Excerpted passage:
Short Stories, Writers, Translation, Question Marks, Etc.

This is a very long post that could probably be much more precise and concise, but this is my blog so I just let it roll.

Short stories. They’re difficult to describe. In his column on the form in The Rumpus, Peter Orner explains the problem:

Because the thing about stories, and this might be the exact reason they so often fly under the radar is that few things are harder to talk about than why a particular story is great. It’s like trying to explain love and not love. It goes back to that pang.

The ones I’ve been putting in the most time with are from Zoetrope: All-Story’s Spring 2009 Latin American Issue, edited by Daniel Alarcón and Diego Trelles-Paz, and The Best of Contemporary Mexican Fiction, a bilingual anthology put out by Dalkey Archive and edited by Álvaro Uribe. A few stories from each have stood out for me (Have you read any Alejandro Zambra? If not, go here.), but especially the late Aura Estrada’s “An Open Secret” from All-Story and Álvaro Enrigue’s “Sobre la muerte del autor” from The Best of…*

Both stories are about writers and the writing process. Both are by Mexicans. Their last names also both begin with ‘E,’ but we don’t need to get carried away. I’m compelled to connect them, but I’m not sure they have much more than these basic facts in common.

Entries shown:
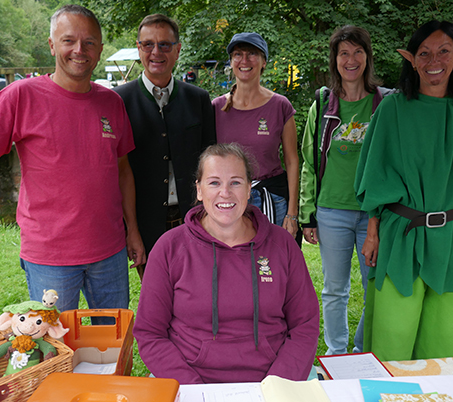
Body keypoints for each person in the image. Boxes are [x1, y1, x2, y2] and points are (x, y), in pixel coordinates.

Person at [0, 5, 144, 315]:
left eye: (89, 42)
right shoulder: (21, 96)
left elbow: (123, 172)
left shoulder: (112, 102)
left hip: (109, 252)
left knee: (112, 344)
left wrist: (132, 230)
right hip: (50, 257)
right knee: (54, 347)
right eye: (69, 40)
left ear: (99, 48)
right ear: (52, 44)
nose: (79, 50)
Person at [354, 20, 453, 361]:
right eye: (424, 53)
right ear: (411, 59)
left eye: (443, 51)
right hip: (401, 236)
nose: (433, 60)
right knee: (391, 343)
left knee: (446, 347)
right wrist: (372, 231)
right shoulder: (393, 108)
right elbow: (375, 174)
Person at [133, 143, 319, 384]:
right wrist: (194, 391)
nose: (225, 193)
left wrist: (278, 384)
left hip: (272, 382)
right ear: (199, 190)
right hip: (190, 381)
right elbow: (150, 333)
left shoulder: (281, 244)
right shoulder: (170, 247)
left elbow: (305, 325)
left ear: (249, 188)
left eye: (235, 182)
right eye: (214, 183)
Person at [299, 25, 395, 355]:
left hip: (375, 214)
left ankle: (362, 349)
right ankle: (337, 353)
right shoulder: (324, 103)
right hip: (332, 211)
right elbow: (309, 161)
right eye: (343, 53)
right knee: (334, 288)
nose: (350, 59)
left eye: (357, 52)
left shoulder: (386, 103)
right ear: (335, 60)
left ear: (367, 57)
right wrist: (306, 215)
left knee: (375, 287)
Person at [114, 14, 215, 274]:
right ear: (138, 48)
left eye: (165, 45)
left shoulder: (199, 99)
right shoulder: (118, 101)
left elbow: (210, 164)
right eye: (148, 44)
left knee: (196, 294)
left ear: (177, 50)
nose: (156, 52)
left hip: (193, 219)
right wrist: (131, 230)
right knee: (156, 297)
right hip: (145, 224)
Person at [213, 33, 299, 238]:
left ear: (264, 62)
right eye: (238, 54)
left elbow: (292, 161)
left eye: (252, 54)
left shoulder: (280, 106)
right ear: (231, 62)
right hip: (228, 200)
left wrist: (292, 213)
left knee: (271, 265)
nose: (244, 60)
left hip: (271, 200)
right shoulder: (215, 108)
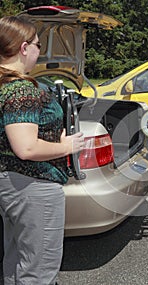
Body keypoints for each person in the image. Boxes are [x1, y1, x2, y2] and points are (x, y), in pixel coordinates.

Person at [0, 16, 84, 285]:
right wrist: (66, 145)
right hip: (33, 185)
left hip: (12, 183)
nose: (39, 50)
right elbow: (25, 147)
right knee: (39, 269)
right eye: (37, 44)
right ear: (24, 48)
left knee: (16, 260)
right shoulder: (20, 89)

Using the information:
- A) Set down the passage of the short-story post from "Both stories are" up to and including "facts in common.", word for word.
- B) In the short-story post, who edited the bilingual anthology The Best of Contemporary Mexican Fiction?

Answers:
- A)
Both stories are about writers and the writing process. Both are by Mexicans. Their last names also both begin with ‘E,’ but we don’t need to get carried away. I’m compelled to connect them, but I’m not sure they have much more than these basic facts in common.

- B) Álvaro Uribe